## START TEXT

Not too soon to worry about the Nationals' offseason

First baseman Carlos Pena had fine years with Tampa Bay from 2007 to '09, but at age 32, he could be a risky signing for the Nationals.
First baseman Carlos Pena had fine years with Tampa Bay from 2007 to '09, but at age 32, he could be a risky signing for the Nationals. (Ronald Martinez)
By Thomas Boswell
Thursday, December 2, 2010

It is several weeks too soon to judge the Nationals' offseason. Carlos Pena, Carl Pavano, Carl Crawford and other holiday packages are still out there on the shopping shelves at prices the Nats could afford. A year ago, the Nats hadn't even signed Pudge Rodriguez. Matt Capps and Jason Marquis didn't arrived until January.

But it's not too soon to worry. And grind your teeth, too.

This is the week, as big-name free agents such as Adam Dunn declined salary arbitration on Tuesday, when the big bucks hunt usually begins. The winter meetings next week can be a trade fest.

But, for the Nats, several of their best opportunities may already have passed. Not only did they miss signing Dunn in July, when he might have grabbed the same three-year, $35 million deal that he spurned when it was finally offered in the season's final week, now it looks like the Nats misread November's fireworks, too.

As recession panic recedes, the baseball market is abandoning the bargain prices of the last two winters; and the Nats, apparently still hoping for wholesale, are being left behind.

## END TEXT

BRIEF 1 =>
In the column about the Nationals' offseason, what deal did Adam Dunn spurn when it was finally offered in the season's final week?
The listing after this point has no connection to the column above.

## START RECORDS

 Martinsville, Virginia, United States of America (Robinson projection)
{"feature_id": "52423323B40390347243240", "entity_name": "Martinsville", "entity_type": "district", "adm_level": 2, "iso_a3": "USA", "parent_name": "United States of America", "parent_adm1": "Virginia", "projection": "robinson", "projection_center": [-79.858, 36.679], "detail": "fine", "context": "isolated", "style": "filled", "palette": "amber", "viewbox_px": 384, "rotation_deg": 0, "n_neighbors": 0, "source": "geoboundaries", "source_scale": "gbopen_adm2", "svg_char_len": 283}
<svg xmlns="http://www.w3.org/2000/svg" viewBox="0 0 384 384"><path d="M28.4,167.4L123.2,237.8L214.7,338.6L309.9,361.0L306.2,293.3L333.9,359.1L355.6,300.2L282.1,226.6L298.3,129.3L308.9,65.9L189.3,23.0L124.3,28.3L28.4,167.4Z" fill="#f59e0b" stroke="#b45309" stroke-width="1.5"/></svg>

## END RECORDS
## START RECORDS

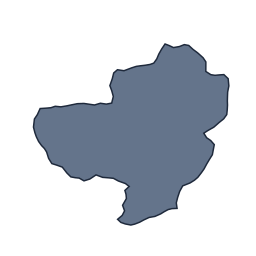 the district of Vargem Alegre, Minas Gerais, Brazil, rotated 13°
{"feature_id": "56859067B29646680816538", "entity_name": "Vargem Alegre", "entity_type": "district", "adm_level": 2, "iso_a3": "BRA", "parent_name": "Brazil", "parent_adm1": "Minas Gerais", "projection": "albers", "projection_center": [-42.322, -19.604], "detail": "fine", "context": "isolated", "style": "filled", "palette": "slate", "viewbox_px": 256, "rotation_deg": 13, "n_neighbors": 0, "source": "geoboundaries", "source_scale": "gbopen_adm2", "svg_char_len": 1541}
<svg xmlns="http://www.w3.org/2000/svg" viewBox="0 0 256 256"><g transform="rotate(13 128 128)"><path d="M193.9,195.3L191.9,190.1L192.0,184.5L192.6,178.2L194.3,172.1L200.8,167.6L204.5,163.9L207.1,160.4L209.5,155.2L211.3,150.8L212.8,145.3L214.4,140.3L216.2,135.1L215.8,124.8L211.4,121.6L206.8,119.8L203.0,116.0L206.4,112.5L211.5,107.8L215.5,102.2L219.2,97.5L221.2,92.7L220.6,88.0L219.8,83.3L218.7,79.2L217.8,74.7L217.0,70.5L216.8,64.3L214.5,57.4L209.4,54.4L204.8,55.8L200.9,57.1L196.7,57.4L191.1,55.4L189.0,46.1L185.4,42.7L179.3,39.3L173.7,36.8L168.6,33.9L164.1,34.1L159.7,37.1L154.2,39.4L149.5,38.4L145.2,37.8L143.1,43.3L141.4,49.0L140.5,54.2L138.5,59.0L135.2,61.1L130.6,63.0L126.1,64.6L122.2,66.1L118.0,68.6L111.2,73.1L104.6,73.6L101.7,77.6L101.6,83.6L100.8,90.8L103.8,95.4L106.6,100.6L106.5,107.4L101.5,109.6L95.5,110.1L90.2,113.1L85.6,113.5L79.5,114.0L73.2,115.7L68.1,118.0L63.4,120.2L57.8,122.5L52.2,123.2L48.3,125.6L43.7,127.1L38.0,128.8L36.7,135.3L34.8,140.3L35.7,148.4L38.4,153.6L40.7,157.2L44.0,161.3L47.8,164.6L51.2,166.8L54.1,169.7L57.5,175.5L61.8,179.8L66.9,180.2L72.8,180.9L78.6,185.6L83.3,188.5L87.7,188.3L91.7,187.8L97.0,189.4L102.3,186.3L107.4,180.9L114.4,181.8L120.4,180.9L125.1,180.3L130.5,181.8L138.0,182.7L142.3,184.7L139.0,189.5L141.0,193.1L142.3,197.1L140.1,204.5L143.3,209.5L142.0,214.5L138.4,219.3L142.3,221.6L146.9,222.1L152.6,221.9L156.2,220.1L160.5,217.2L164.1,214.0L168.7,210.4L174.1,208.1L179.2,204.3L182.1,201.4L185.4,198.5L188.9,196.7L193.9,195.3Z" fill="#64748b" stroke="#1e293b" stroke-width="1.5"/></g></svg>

## END RECORDS

BRIEF 2 =>
Return each line of the listing that holds the string "United".

FULL OUTPUT 1 =>
A three-year, $35 million deal.

FULL OUTPUT 2 =>
 Martinsville, Virginia, United States of America (Robinson projection)
{"feature_id": "52423323B40390347243240", "entity_name": "Martinsville", "entity_type": "district", "adm_level": 2, "iso_a3": "USA", "parent_name": "United States of America", "parent_adm1": "Virginia", "projection": "robinson", "projection_center": [-79.858, 36.679], "detail": "fine", "context": "isolated", "style": "filled", "palette": "amber", "viewbox_px": 384, "rotation_deg": 0, "n_neighbors": 0, "source": "geoboundaries", "source_scale": "gbopen_adm2", "svg_char_len": 283}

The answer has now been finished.